2. Objections raised by a creditor regarding the scheme.
3. Compliance with procedural requirements for shifting the registered office.
4. Financial stability and disclosures by the petitioner/transferee company.
5. Rights and interests of creditors and employees.
6. Approval of the scheme by the court.

Detailed Analysis:

1. Sanction of the Scheme of Arrangement:
The petitioner filed for the sanction of a scheme of arrangement under sections 391 to 394 of the Companies Act, 1956, proposing the merger of three transferor companies with the petitioner/transferee company. The court examined the scheme's compliance with statutory requirements, including the approval by the board of directors of the involved companies and the benefits of the merger, such as reduced operational costs, pooled marketing facilities, and better financial structuring.
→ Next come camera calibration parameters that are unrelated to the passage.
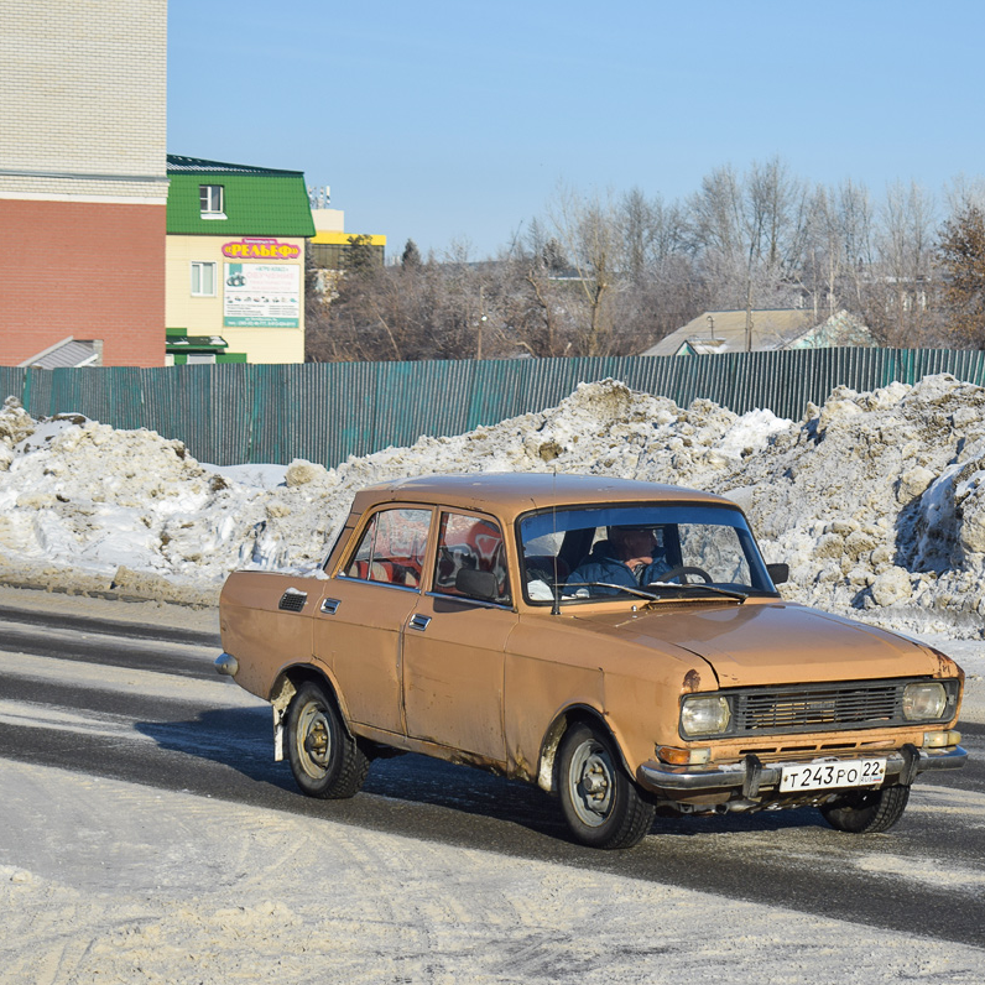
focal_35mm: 106
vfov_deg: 16.5
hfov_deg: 16.4
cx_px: 657
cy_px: 494
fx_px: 3401
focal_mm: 55
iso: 100
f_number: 5.6
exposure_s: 1/800
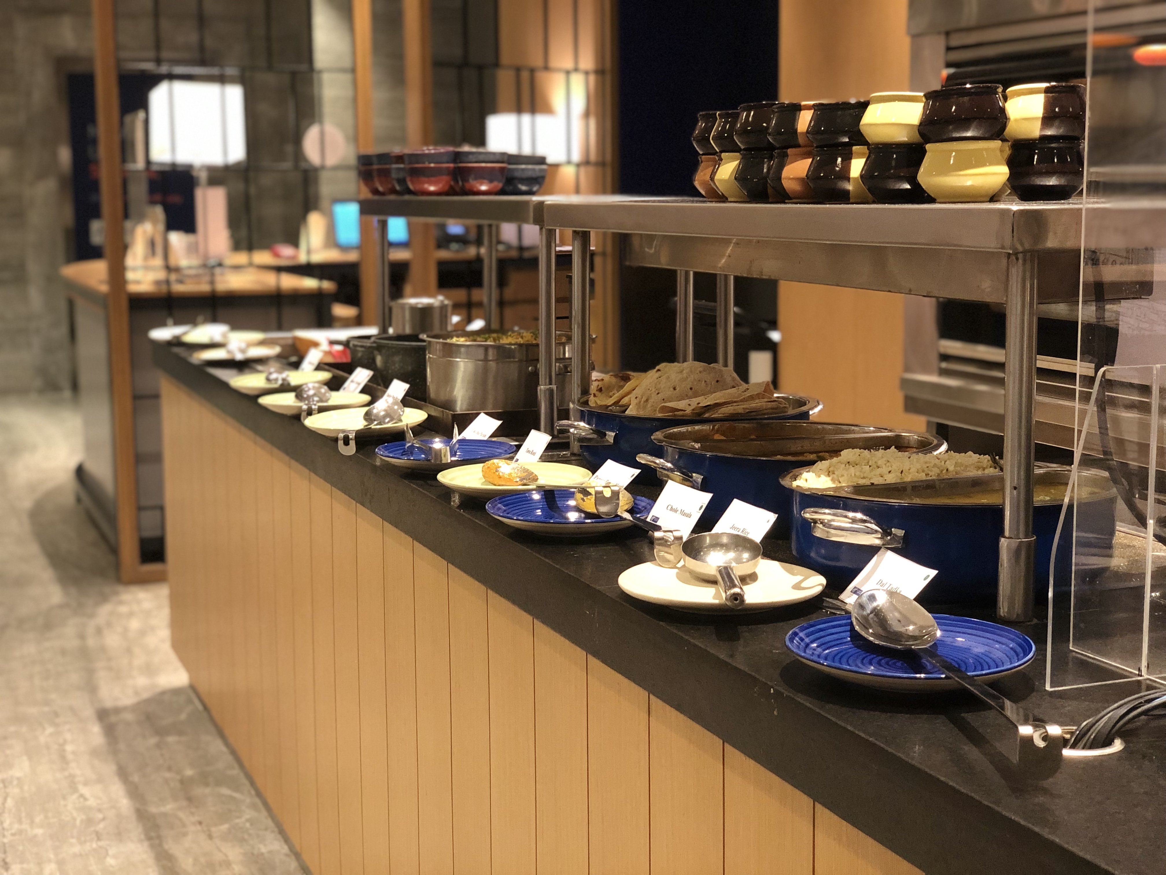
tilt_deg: -7.9
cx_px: 583
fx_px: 1752
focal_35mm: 52
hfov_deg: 36.8
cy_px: 438
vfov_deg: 28.0
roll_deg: +1.4
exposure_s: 1/24
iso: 160
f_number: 2.4
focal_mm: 6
2. Objections Raised by a Creditor:
A creditor objected to the scheme, claiming the petitioner/transferee company owed it a significant amount and had not obtained the necessary consents from creditors. The objector also alleged procedural violations in shifting the registered office and raised concerns about the financial stability of the companies involved. The court noted that the objector had already filed a winding-up petition and emphasized that the scheme's approval would not frustrate the objector's right to pursue the winding-up process.

3. Compliance with Procedural Requirements for Shifting the Registered Office:
The objector argued that the registered office's shift from Karnataka to Tamil Nadu was not properly effected. The court found that the shift was done in accordance with the order of the Company Law Board and the provisions of the Companies Act, and thus, the objection was not valid.

4. Financial Stability and Disclosures by the Petitioner/Transferee Company:
The court examined the financial statements and auditor's reports of the petitioner/transferee company and the transferor companies. It was noted that the petitioner/transferee company's assets were substantial, and the auditor's reports did not indicate any suppression of facts. The court found that the financial position of the petitioner/transferee company was stable and that the scheme did not involve any reduction of share capital requiring a special resolution under sections 100 and 101 of the Act.

5. Rights and Interests of Creditors and Employees:
The scheme provided for the protection of employees' interests, including the transfer of provident fund, gratuity, and other benefits. The court noted that the scheme did not adversely affect the creditors' rights, as the petitioner/transferee company would continue its operations, and the creditors' claims could still be pursued.

6. Approval of the Scheme by the Court:
The court considered the objections raised by the creditor but found that the scheme was fair, reasonable, and beneficial to the petitioner/transferee company. The court emphasized that the scheme had been approved by the requisite majority of shareholders and that no other creditors had objected. The court also noted that the statutory requirements for the scheme's approval had been met, and there was no evidence of any suppression of material facts.

Conclusion:
The court approved the scheme of arrangement with effect from April 1, 2009, subject to the High Court of Karnataka's sanction regarding the transferor companies. The approval was granted without prejudice to the objector's rights in the pending winding-up petition. The learned Additional Central Government Standing Counsel was awarded a fee of Rs. 2,500 from the petitioner/transferee company.